As crazy as it sounds, that wolf saved me, so he did. Though I’ve no
idea why.
CHAPTER 28
Grandfather Wawatie tells Mahingan to walk me back to the shanty. I want to say I can find my own way home, but, truth be told, I can’t. Much as I hate taking it, I need Mahingan’s help. But as we start walking into the dark woods, I begin to wonder if I might have been better on my own. For Mahingan’s of a mind to spook me, so he is. And with an imagination like mine, it doesn’t take much before I’m one scare away from wetting myself. Though I’d never tell him that. Not in a million years.
“What’s that?” he says, stopping again, his dark eyes shifting side to side. “Did you hear it?”
I freeze. Listen to the sound of my breath. Twigs snap in the distance, but I can’t tell if it’s from cold or footsteps. Even the shadows play tricks on me, showing me what’s not there.
Mahingan glances at the moon disappearing behind the gray clouds. “The Windigo will surely be on the prowl this night.”
“Windigo,” says I, as hooked as a hungry trout. “What’s that?”

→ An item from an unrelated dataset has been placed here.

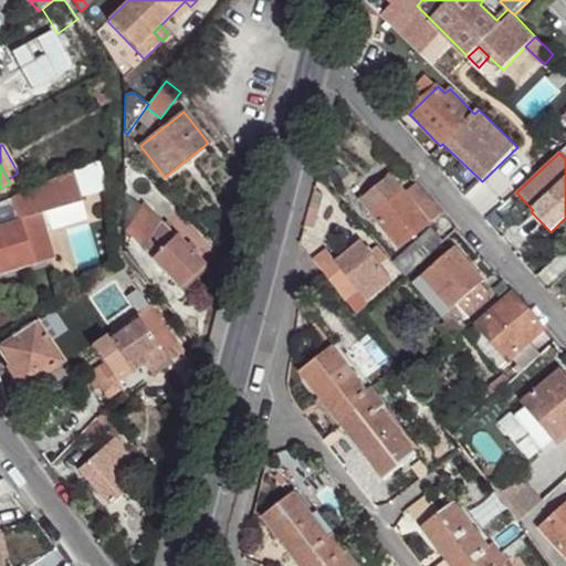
[(73,176),(80,197),(106,189),(100,168),(73,176)]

“The Windigo towers above the tallest man, but is as gaunt as a skeleton,” Mahingan answers, his eyes wide. “It smells of death and decay, for that is what it brings as it seeks to feed its never-ending hunger.”
“An animal?” I’ve never seen one like that before.
“No, a Manido. A spirit.” The wind whistles in the trees, rattling their dead branches. “And the more it eats,” Mahingan continues, “the bigger it gets. But as it grows, so does its hunger.”